Write out the listing unchanged from its start through the line containing "- **Responsive design**", including that line.

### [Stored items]
* * * * * * * * *

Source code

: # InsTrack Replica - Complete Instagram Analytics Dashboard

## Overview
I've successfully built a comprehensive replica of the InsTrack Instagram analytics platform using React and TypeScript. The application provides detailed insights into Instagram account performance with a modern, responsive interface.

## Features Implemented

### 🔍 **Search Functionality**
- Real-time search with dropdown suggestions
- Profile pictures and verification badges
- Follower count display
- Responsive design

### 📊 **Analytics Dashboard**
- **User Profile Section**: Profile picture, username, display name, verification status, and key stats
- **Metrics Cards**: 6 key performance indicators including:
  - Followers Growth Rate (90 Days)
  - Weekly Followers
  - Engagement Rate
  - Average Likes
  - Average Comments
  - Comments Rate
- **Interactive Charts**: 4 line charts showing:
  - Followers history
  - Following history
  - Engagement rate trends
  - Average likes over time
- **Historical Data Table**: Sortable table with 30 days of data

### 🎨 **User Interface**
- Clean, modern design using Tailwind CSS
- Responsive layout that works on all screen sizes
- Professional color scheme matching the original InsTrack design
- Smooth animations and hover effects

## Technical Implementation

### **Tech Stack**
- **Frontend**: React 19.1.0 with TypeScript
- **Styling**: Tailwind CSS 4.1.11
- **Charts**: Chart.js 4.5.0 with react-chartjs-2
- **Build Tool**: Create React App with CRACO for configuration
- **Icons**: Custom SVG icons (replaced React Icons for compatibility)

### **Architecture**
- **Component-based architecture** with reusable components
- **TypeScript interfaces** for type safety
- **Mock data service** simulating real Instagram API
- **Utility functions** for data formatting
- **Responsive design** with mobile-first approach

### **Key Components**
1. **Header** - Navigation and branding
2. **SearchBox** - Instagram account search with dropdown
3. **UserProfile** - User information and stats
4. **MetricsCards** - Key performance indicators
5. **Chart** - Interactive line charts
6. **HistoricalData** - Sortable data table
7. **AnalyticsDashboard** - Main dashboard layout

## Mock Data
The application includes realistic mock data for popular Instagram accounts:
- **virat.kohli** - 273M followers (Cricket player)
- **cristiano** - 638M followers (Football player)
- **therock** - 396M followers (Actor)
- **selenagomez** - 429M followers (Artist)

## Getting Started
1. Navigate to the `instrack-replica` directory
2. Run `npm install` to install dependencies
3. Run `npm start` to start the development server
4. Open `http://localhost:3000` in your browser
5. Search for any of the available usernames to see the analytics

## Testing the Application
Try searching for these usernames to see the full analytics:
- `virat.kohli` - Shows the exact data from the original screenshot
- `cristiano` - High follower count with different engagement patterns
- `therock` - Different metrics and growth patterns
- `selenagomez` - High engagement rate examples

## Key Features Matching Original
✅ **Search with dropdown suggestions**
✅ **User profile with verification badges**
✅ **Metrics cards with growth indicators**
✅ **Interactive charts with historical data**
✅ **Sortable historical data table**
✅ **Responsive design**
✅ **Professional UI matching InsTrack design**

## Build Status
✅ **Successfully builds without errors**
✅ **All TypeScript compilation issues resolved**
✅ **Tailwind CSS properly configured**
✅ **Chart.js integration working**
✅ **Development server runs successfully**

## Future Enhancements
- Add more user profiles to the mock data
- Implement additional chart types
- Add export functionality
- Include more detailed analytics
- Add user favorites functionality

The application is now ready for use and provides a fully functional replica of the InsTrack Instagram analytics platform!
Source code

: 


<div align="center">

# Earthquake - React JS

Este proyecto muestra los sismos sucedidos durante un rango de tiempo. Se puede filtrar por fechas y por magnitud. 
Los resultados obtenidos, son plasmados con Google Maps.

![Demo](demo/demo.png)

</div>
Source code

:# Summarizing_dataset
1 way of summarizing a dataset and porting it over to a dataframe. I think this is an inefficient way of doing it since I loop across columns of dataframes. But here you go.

* * * * * * * * *

### [Completed exercise]
Source code

: # InsTrack Replica - Complete Instagram Analytics Dashboard

## Overview
I've successfully built a comprehensive replica of the InsTrack Instagram analytics platform using React and TypeScript. The application provides detailed insights into Instagram account performance with a modern, responsive interface.

## Features Implemented

### 🔍 **Search Functionality**
- Real-time search with dropdown suggestions
- Profile pictures and verification badges
- Follower count display
- Responsive design

### 📊 **Analytics Dashboard**
- **User Profile Section**: Profile picture, username, display name, verification status, and key stats
- **Metrics Cards**: 6 key performance indicators including:
  - Followers Growth Rate (90 Days)
  - Weekly Followers
  - Engagement Rate
  - Average Likes
  - Average Comments
  - Comments Rate
- **Interactive Charts**: 4 line charts showing:
  - Followers history
  - Following history
  - Engagement rate trends
  - Average likes over time
- **Historical Data Table**: Sortable table with 30 days of data

### 🎨 **User Interface**
- Clean, modern design using Tailwind CSS
- Responsive layout that works on all screen sizes
- Professional color scheme matching the original InsTrack design
- Smooth animations and hover effects

## Technical Implementation

### **Tech Stack**
- **Frontend**: React 19.1.0 with TypeScript
- **Styling**: Tailwind CSS 4.1.11
- **Charts**: Chart.js 4.5.0 with react-chartjs-2
- **Build Tool**: Create React App with CRACO for configuration
- **Icons**: Custom SVG icons (replaced React Icons for compatibility)

### **Architecture**
- **Component-based architecture** with reusable components
- **TypeScript interfaces** for type safety
- **Mock data service** simulating real Instagram API
- **Utility functions** for data formatting
- **Responsive design** with mobile-first approach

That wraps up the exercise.